At FoodCloud our vision is for a world where no good food goes to waste and we are tackling the twin issues of food waste and food insecurity. We partner with retailers, food companies, non-profit organisations, government and the wider business community, to redistribute surplus food and help drive progress towards a circular economy for our food systems. FoodCloud has created two food redistribution solutions to tackle the twin issues of food waste and food insecurity. We have food hubs in Dublin, Cork and Galway to coordinate donation and redistribution of larger volumes of surplus food, as well as a tech platform, Foodiverse, whereby we can reach surplus food and the charities that need them in every corner of Ireland and in fact we operate across four markets — Ireland, the UK, Czech Republic and Slovakia. By the end of 2022 we had redistributed 201.3 million meals equivalent saving over 84,000 tonnes of food and 270,000 tonnes of Co2-equivalent has been avoided.

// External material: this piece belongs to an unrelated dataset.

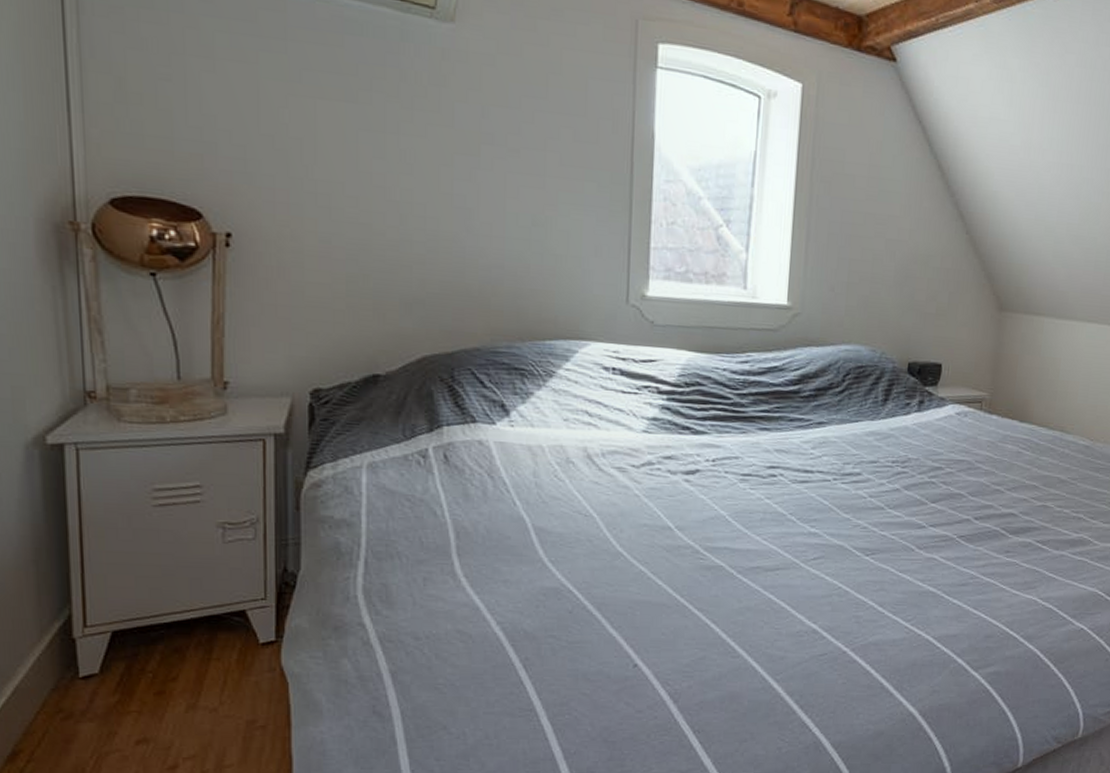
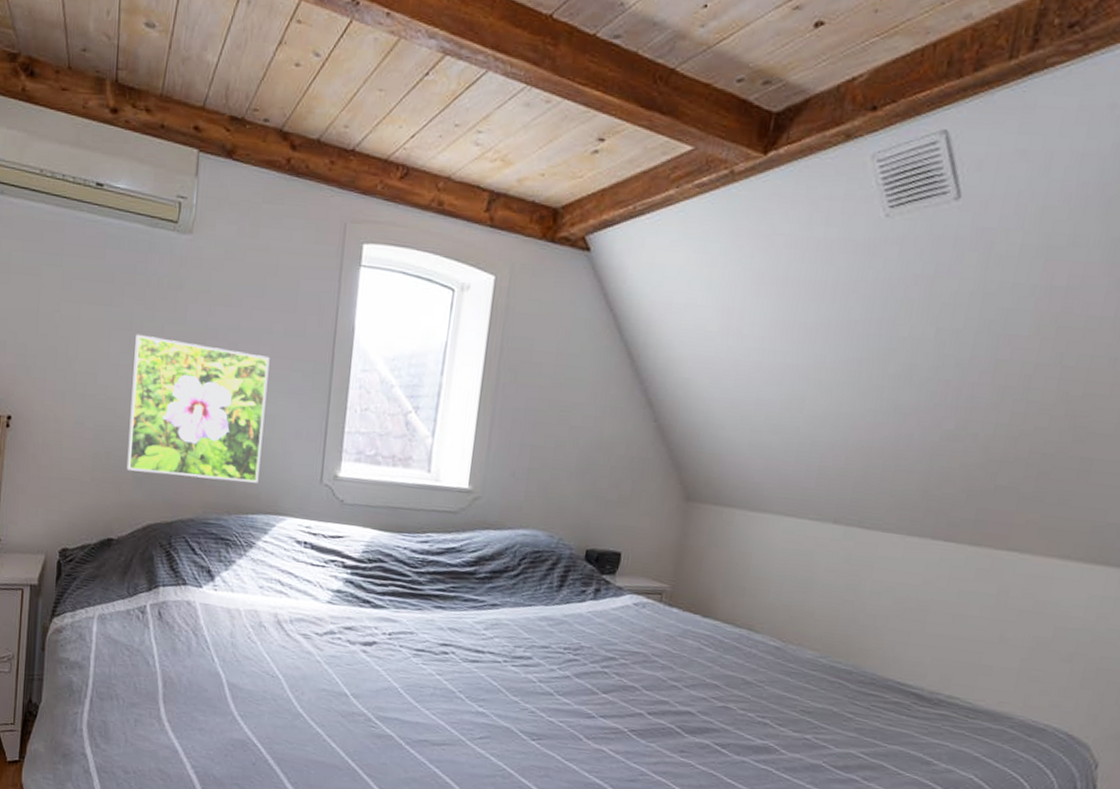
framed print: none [391,136,559,306] -> present [126,334,270,483]

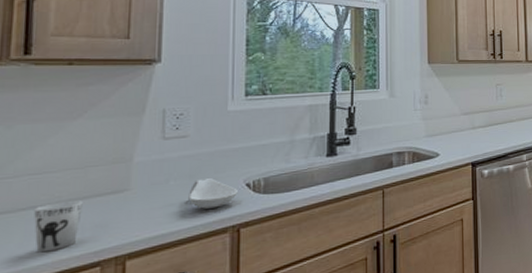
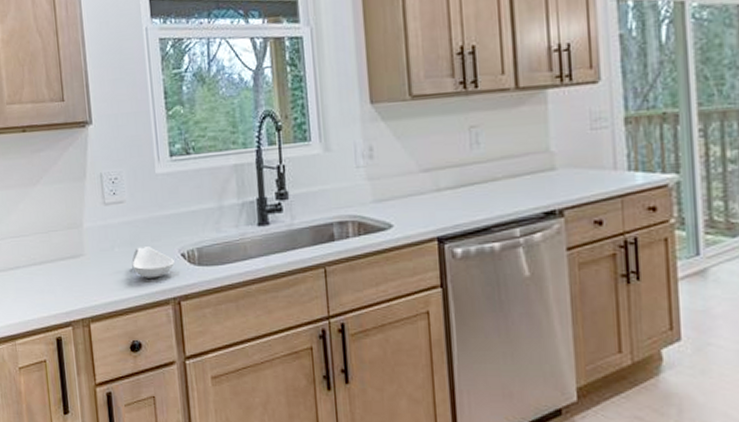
cup: present [34,201,83,253] -> none [19,263,52,309]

Gender equity, food systems and our work in Africa
Gender equity is one of the four levers of change identified by the UN Food Systems Summit because ‘a fairer, more gender-equal system is one that is best placed to decisively end hunger, poverty and inequality around the world’, and this is particularly so in developing countries including those in Africa.
Across Africa, an estimated 140 million people faced catastrophic levels of food insecurity in 2022 (Global Report on Food Crises 2022 Mid-Year Update). This is due to conflicts, successive crop failures (as a result of extreme weather events and climate change), pre-existing and COVID-19 related economic shocks and soaring fuel and food prices.
Enough food is wasted in Africa each year to feed at least 3 million people. In a continent where so many people are starving, and many more, particularly children and women, are undernourished, it is unconscionable to lose and waste food at this scale. Reducing food loss and waste could be one of the leading strategies for Africa, and globally, for achieving a sustainable food future.
Food Banks in Africa are on the front lines of the dramatic increase in the need for food. The traditional food banking model utilises multiple warehouses and vehicle fleets to transport and store food and redistribute it onward. Building this physical infrastructure requires significant capital investment which is generally beyond the reach of early-stage non-profits in Africa.
In partnership with the Global Foodbanking Network (GFN) we are one of the first recipients of the Irish Aid Enterprise Fund for International Climate Action. This funding will support a pilot study of our technology-led solution to food waste in Africa, which we believe could allow for a more streamlined food bank operating model, reducing the requirement for capital investment and deliver an easily scalable model for rescuing more food, reducing GHGs and feeding more people.
Our colleagues Maud Raggonaud and Keisha Taylor-Wesselink have just returned from Kenya, from where they reported that most of the people working in the food banks there, as well as most of the managers of agencies receiving the surplus food were women. With support from Irish Aid, FoodCloud is introducing technology to women there to drive food redistribution.